Un imperativo che provocava condotte passive e comportamenti obbedienti adatti a una società di massa e a lavori esecutivi come quelli richiesti dalle catene di montaggio delle grandi fabbriche. Ma in regimi di economia avanzata servono piuttosto mentalità non convenzionali, proposte creative, pensiero critico, capacità di trovare soluzioni nuove a problemi vecchi. Insomma persone in grado di autoregolarsi secondo i propri valori e i propri desideri.
Una esigenza che, di fronte a una istituzione tradizionale come la Scuola, incapace di cogliere le trasformazioni della società, può trovare una forma di rappresentazione nell’abbigliamento trasgressivo. Con questo non credo che la scuola debba adeguarsi a tutti i cambiamenti, una certa inattualità è necessaria alla conservazione e alla trasmissione dei valori del passato. Come istituzione educativa le è però richiesto di comprendere che cosa, al di là delle apparenze e delle provocazioni, reclamano gli alunni.
La giustificazione della vicepreside del Liceo romano di proibire le minigonne perché si sa che «i prof guardano in basso» mi sembra, oltre che volgare, offensiva per la categoria dei docenti e per la dignità della Scuola. Ma anche l’iniziativa di imporre ai ribelli ginevrini felpe di taglia XXL, le «t-shirt della vergogna», mi sembra più punitiva che educativa. Sarebbe piuttosto l’occasione di aprire un dialogo e stimolare un confronto tra tutte le componenti della scuola. Esibendo quei pochi centimetri di corpo scoperto credo che i ragazzi esprimano un desiderio di libertà, di autonomia, di emancipazione e di ascolto. Certamente esagerano – l’adolescenza è l’età degli eccessi – ma discutendo tra di loro e con gli insegnanti potrebbero scoprire il senso del limite e della misura, ammettere che la libertà dell’uno finisce quando inizia la libertà dell’altro.
Mi sembra che in questi frangenti l’idea migliore sia stata quella del Centro professionale tecnico di Mendrisio, soprattutto maschile, che ha organizzato un sondaggio su che cosa debba essere considerato consono alla Scuola coinvolgendo docenti, studenti e personale amministrativo.

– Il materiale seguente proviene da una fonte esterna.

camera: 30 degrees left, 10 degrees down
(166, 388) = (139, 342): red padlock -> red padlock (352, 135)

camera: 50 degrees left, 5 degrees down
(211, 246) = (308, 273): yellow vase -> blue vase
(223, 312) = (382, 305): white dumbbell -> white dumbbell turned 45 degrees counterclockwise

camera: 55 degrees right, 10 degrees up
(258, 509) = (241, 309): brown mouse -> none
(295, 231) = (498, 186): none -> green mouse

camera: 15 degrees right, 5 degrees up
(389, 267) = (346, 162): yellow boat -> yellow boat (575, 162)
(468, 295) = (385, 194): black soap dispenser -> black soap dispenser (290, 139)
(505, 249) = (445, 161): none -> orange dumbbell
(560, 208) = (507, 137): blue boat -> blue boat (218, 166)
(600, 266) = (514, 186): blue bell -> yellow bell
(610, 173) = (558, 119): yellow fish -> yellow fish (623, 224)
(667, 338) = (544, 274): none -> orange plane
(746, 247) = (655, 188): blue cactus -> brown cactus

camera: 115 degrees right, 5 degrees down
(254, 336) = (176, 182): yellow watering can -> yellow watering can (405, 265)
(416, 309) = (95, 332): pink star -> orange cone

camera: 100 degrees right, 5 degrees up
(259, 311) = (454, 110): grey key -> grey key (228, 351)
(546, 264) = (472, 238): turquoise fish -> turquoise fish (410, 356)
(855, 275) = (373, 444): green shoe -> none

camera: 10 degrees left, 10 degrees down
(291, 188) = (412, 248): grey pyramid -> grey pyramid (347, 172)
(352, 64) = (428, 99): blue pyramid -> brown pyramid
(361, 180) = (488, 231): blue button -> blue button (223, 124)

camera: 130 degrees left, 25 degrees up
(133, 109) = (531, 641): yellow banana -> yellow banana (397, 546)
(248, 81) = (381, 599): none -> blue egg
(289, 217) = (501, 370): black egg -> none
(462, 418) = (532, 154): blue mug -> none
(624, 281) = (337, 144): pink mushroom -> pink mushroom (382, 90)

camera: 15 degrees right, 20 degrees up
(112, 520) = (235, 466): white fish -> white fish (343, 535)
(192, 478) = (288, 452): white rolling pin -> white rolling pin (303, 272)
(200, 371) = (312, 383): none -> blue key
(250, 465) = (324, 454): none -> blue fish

Le risposte dei ragazzi, di 15-20, anni pare siano state equilibrate. Bisognerebbe ora fare altrettanto con le studentesse cercando poi per tutti, al di là dei dati statistici, di chiarire le motivazioni personali. Sarebbe anche una buona occasione per invitarli, come detentori del futuro, a immaginare quale società vorrebbero costruire.
La riflessione collettiva dovrebbe poi coinvolgere anche le famiglie, spesso tentate di risolvere una questione così complessa con decisioni autoritarie, come la divisa scolastica auspicata da suo marito. Un’imposizione, non solo inutile ma, a mio avviso, controproducente in quanto alimenterebbe un conflitto tra generazioni a danno di tutta la comunità.